Binding of RFB4(dsFv)PE38 to CD22 antigen on CA46 cells was nearly identical to that of whole RFB4 IgG, although the recombinant molecule is monovalent. Previously, it was shown that a chemically conjugated immunotoxin, RFB4-PE35, bound with identical affinity to RFB4 IgG on Daudi cells.11 It is, therefore, clear that RFB4(dsFv)PE38 and a chemically conjugated RFB4-PE35 are also very similar in ability to bind antigen. RFB4(dsFv)PE38 has slightly improved cytotoxicity towards CA46 cells compared with RFB4-PE35 (0.6 ng/mL v 1 ng/mL) and is equally stable over 24 hours at 37°C, demonstrating that the recombinant RFB4(dsFv)PE38 has all of the advantages of the chemical conjugate in vitro, with the additional benefit that it can be easily prepared in large homogeneous batches.

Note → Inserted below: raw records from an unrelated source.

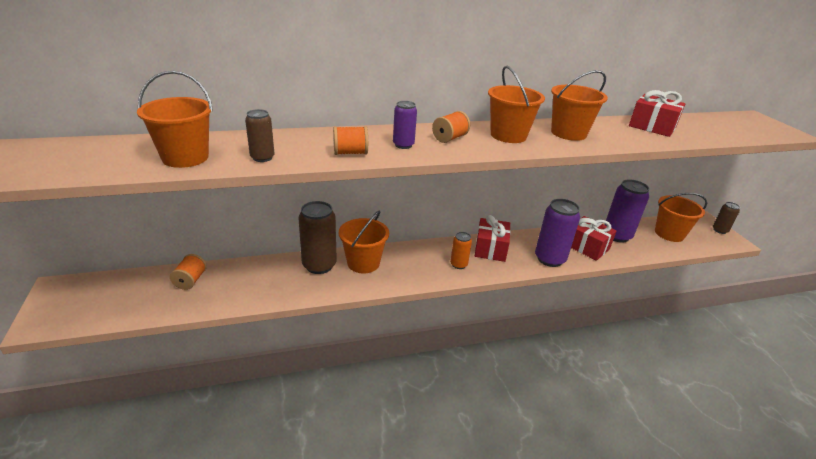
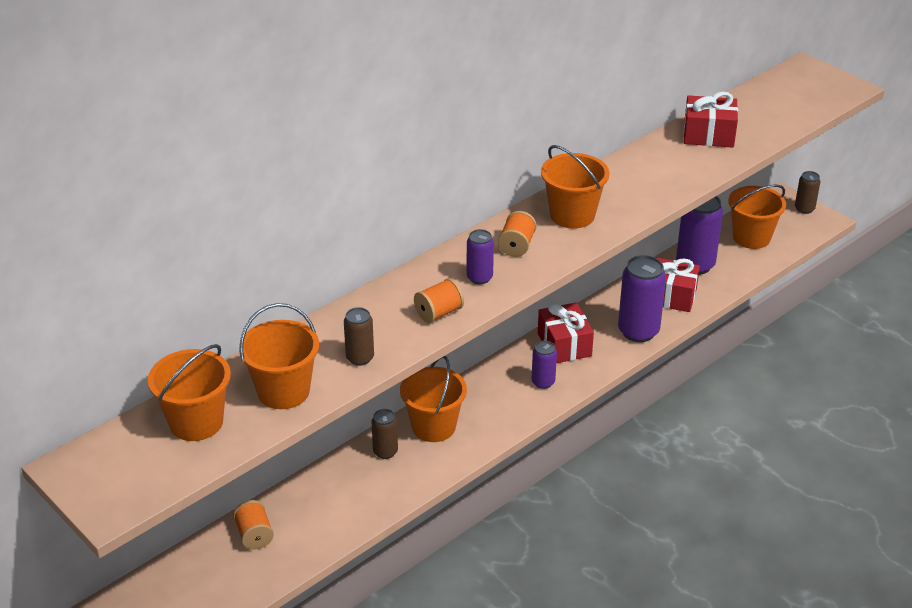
camera: 25 degrees left, 5 degrees up
(319, 265) = (385, 452): brown can -> brown can, size x0.54
(458, 264) = (543, 382): orange can -> purple can
(568, 133) = (630, 184): orange bucket -> orange bucket (196, 422)

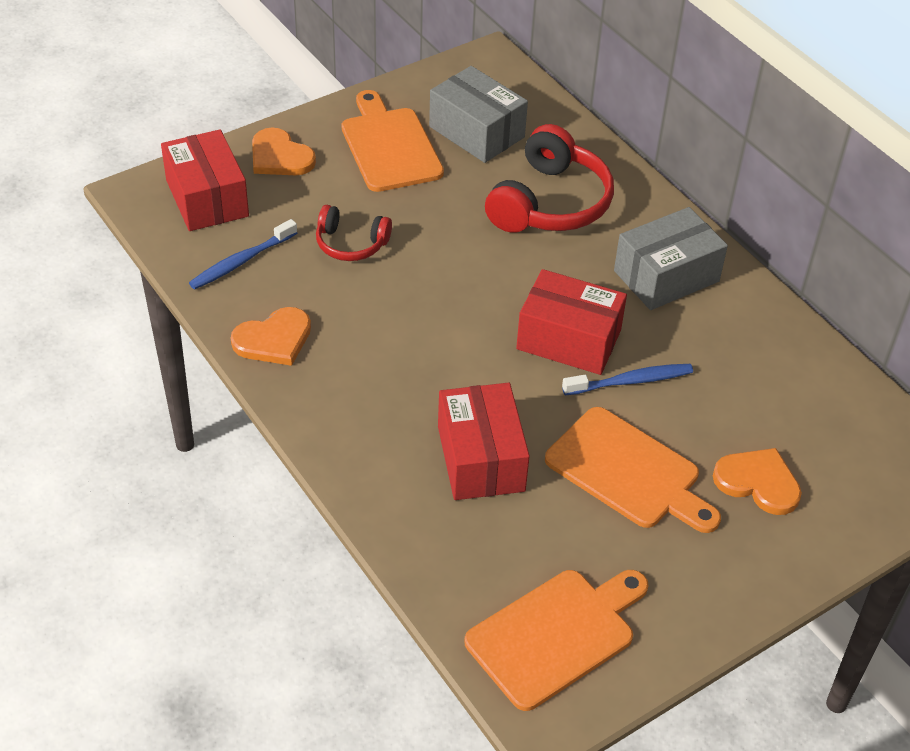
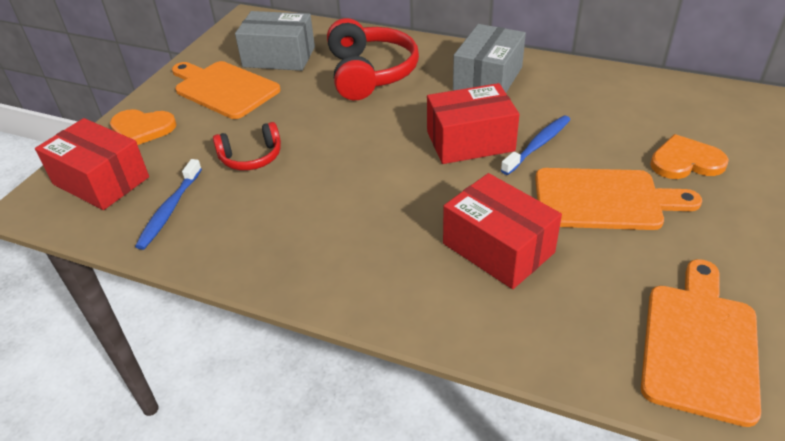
camera: 30 degrees left, 5 degrees down
(274, 339) = (248, 251): orange heart -> none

Because the disulfide-linked immunotoxin was quite stable, had binding properties similar to the whole antibody, and superior cytotoxic effects, it was chosen for further evaluation in animal models. We evaluated its antitumor activity by assessing its ability to prevent formation of tumors after injection of CA46 cells into irradiated nude mice. We chose this model, which has been used previously in testing anti-CD22 immunotoxins, for several reasons. First, the subcutaneous tumors formed by CA46 cells are structurally very similar to human soft tissue lymphomas (unpublished observation, August 1994). This model then may more accurately represent this type of disease than do dissiminated models, which are more similar to leukemic phase lymphomas usually associated with advanced disease and a high tumor burden. Secondly, we would predict that RFB4(dsFv)PE38 would not be effective in the widely-used Daudi/SCID model because Daudi cells are unique in their relative inability to process PE to an active form (Biochemical Soc Transactions, 1997, in press). Finally, this model produces quantitative, rapid, and reproducible results in terms of tumor reduction rather than relying on development of terminal disease for antitumor activity measurement. Using the CA46/nude mouse model, we showed that RFB4 (dsFv)PE38 could eradicate tumor cells when immunotoxin administration began 24 hours after tumor implantation, in contrast to mice that were treated with diluent or a nonrelevant dsFv-PE38 immunotoxin.

Based on the data presented here, it would appear that RFB4(dsFv)PE38 merits further preclinical development as a possible treatment for B-cell lymphoma.